Reproduce the listing starting from its first line and stopping after the line that contains "joycekmuw259175", including both ends.

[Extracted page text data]
◇ ◇ ◇

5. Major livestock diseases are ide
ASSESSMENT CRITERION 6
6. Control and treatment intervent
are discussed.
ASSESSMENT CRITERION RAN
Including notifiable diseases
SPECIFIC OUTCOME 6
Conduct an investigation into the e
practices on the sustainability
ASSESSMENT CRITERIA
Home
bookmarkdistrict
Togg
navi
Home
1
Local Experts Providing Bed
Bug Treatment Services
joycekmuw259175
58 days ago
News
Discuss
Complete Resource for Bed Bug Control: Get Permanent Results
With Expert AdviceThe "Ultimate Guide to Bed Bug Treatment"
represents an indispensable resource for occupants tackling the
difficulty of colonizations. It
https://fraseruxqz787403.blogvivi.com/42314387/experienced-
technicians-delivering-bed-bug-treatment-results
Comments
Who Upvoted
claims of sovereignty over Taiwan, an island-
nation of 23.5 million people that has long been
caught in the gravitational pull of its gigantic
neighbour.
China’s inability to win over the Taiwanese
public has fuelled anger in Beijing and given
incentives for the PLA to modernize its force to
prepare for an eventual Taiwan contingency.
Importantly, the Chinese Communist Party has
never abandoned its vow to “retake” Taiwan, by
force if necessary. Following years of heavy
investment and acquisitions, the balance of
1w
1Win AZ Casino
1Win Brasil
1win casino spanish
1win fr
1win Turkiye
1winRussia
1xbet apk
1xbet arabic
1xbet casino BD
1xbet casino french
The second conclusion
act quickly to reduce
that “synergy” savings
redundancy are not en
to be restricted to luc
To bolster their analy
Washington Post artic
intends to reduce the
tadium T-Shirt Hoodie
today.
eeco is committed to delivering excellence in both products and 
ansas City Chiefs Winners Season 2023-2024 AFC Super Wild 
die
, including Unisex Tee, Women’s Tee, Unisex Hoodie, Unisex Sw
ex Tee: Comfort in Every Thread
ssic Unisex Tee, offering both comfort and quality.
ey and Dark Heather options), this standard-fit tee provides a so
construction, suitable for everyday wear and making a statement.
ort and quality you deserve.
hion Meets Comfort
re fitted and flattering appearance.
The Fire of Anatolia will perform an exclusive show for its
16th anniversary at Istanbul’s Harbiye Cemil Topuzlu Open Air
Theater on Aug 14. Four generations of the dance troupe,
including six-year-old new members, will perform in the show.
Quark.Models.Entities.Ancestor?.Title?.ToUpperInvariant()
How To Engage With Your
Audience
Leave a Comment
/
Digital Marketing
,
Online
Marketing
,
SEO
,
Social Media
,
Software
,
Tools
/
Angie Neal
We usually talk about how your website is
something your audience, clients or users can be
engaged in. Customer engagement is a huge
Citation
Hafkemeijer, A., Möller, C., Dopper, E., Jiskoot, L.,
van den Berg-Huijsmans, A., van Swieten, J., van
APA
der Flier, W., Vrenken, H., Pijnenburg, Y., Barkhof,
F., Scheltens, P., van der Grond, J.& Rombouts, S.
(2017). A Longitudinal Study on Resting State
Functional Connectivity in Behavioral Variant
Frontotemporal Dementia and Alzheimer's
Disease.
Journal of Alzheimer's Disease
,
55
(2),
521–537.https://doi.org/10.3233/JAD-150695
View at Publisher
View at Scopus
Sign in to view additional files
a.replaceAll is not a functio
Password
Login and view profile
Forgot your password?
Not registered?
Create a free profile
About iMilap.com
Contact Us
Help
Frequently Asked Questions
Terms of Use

◇ ◇ ◇

(ANSWER):
5. Major livestock diseases are ide
ASSESSMENT CRITERION 6
6. Control and treatment intervent
are discussed.
ASSESSMENT CRITERION RAN
Including notifiable diseases
SPECIFIC OUTCOME 6
Conduct an investigation into the e
practices on the sustainability
ASSESSMENT CRITERIA
Home
bookmarkdistrict
Togg
navi
Home
1
Local Experts Providing Bed
Bug Treatment Services
joycekmuw259175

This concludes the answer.